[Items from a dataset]
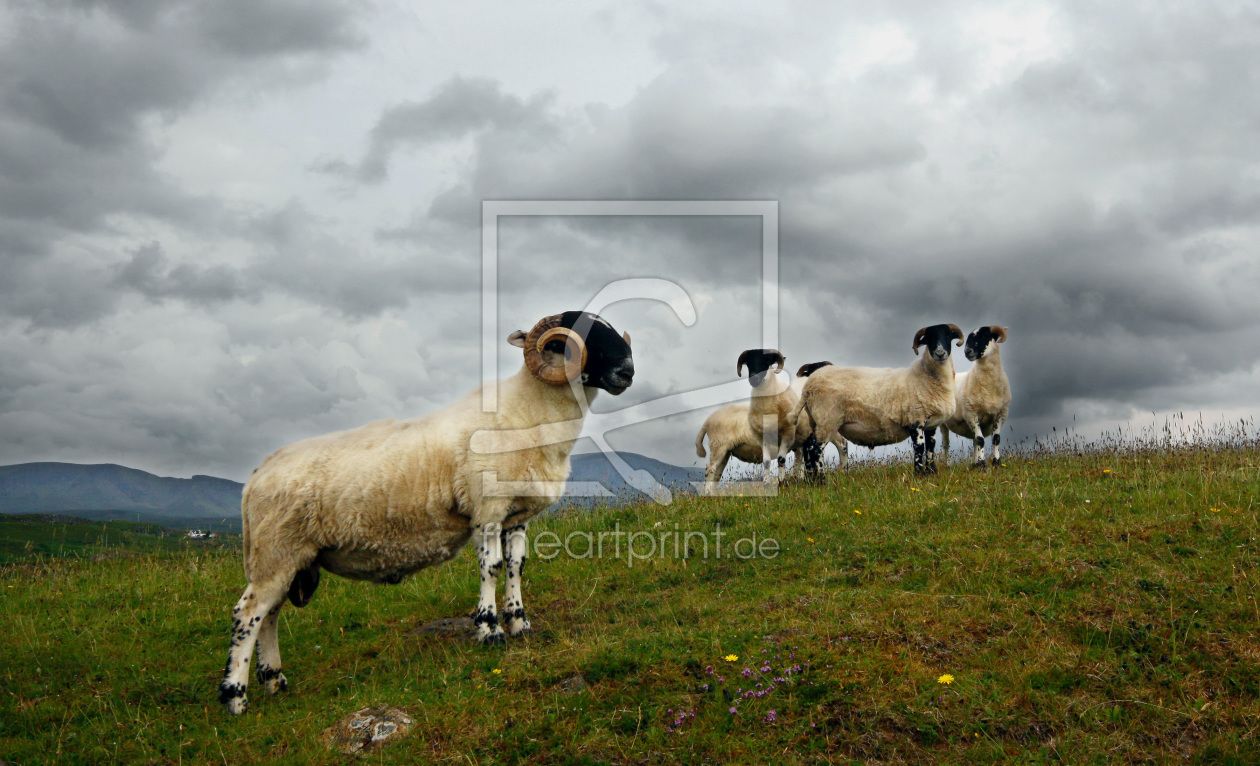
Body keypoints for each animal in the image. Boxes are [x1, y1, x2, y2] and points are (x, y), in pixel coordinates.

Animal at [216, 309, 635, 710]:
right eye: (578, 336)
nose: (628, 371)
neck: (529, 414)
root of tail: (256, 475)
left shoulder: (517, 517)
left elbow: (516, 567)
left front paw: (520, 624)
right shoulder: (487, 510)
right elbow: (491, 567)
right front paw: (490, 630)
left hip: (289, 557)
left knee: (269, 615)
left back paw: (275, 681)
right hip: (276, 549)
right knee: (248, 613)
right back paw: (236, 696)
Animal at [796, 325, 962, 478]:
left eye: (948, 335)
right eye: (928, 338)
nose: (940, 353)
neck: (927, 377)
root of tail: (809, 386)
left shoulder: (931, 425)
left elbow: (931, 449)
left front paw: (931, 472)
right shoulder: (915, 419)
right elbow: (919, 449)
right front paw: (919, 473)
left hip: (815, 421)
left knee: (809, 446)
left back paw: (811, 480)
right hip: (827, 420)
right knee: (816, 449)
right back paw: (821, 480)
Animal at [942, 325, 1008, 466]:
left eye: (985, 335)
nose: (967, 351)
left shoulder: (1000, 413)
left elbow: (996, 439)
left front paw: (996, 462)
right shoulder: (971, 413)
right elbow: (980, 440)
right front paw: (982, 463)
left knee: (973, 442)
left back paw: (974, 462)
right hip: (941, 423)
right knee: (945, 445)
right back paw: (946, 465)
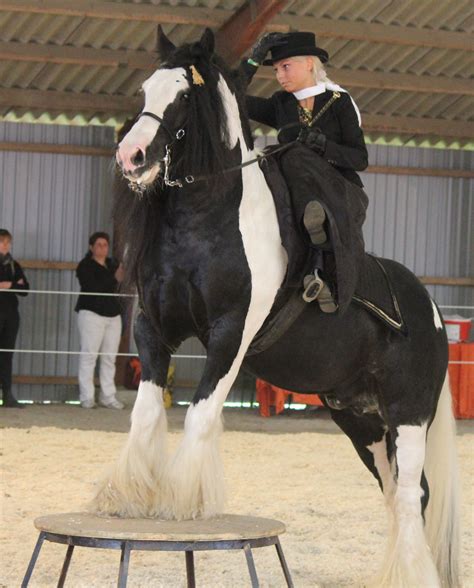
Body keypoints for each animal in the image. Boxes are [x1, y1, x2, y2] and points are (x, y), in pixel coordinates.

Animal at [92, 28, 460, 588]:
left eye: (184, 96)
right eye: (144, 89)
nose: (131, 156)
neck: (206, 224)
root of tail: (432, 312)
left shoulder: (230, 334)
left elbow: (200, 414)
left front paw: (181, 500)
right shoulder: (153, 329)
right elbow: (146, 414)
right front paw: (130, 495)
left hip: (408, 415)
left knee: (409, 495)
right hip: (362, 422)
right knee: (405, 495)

▸ **Exercise details**: Among the entries above, the lines between the ones containing "right hip: (827, 420)" and "right front paw: (982, 463)", inclusive, are to be transcribed exactly. No other line is to be given.

▸ **Result of the exercise**:
right hip: (827, 420)
right knee: (816, 449)
right back paw: (821, 480)
Animal at [942, 325, 1008, 466]:
left eye: (985, 335)
nose: (967, 351)
left shoulder: (1000, 413)
left elbow: (996, 439)
left front paw: (996, 462)
right shoulder: (971, 413)
right elbow: (980, 440)
right front paw: (982, 463)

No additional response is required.